Model starts with some initial values rejected

Hi
My model does a bunch of
Rejecting initial value:
Log probability evaluates to log(0), i.e. negative infinity.
Stan can’t start sampling from this initial value.

And then it starts. But I would like to know what is triggering those rejections. I saw old posts where it says that the new (2.16) stan should report the line, but it’s not the case: I’m using rstan 2.16.2, and I’ve tried with one chain, but I don’t get any info. Do you have any tips on how to debug this?
(I’m a having a lot of troubles with chains getting stuck with a fairly complex model (the hierarchical version of the one I posted here.

Stan, by default, initializes every unconstrained parameter value as a random uniform value in (-2, 2).

That message that you see, “Rejecting initial value: Log probability evaluates to log(0)”, means that evaluating the log probability, aka the model block, evaluates to -Inf with those parameter values. Stan then restarts multiple times to see if it can start sampling.
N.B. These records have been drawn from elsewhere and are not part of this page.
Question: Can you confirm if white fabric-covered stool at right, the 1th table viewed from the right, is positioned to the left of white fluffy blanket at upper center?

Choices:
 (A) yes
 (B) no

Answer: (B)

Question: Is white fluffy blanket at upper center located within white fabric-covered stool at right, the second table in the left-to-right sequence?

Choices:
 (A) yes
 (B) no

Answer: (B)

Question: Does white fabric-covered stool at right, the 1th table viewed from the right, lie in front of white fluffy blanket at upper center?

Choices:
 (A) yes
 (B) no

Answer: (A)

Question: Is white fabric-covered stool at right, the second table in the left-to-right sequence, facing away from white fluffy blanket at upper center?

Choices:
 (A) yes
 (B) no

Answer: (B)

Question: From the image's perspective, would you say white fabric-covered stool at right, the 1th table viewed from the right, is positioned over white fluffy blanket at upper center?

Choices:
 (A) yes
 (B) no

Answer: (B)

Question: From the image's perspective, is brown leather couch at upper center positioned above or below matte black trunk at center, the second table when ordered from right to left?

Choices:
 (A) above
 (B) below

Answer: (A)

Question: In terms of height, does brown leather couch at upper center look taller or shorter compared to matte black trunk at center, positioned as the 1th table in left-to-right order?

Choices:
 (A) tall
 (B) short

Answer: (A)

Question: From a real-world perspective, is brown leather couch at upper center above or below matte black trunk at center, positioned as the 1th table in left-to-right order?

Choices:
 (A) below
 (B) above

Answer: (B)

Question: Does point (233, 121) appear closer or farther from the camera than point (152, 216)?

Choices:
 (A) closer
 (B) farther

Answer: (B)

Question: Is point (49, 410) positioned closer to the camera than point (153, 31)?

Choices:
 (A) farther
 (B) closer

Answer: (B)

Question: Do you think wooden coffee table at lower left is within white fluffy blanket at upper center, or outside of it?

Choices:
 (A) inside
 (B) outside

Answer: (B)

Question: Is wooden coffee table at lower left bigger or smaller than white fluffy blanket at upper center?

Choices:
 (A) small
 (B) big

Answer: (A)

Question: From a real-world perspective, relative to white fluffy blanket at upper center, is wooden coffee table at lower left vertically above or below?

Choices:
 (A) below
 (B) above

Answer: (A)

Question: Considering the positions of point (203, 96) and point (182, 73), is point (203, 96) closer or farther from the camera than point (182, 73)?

The common mistake is to set up the model with parts of the constrained parameter space with no support (i.e. probability 0 or log probability -inf).

My custom made pdf has inside some lcdfs that are very prone to over/underflow, I took care to avoid NaNs, but the pdf is actually -Inf for some combinations of parameters. I guess that that’s making my target -Inf at initialization and that’s why I get this messages. Could that be?

If this is it, I have no way to calculate the exact negative value of the pdf, so I’ll live with that…

Yes, that could be it. You could start with a tighter initialization radius, but that might not actually help.

This can cause serious problems for HMC if those regions are anywhere near things you care about or if the probability mass of the missing region depends on parameters (because then you’d need the normalization term).

Sorry, what do you mean by depends on parameters?

For instance, if you truncate normal(mu, sigma) at lower = 2 and mu is a parameter, then how much probability mass is missing (i.e., below 2) depends on mu.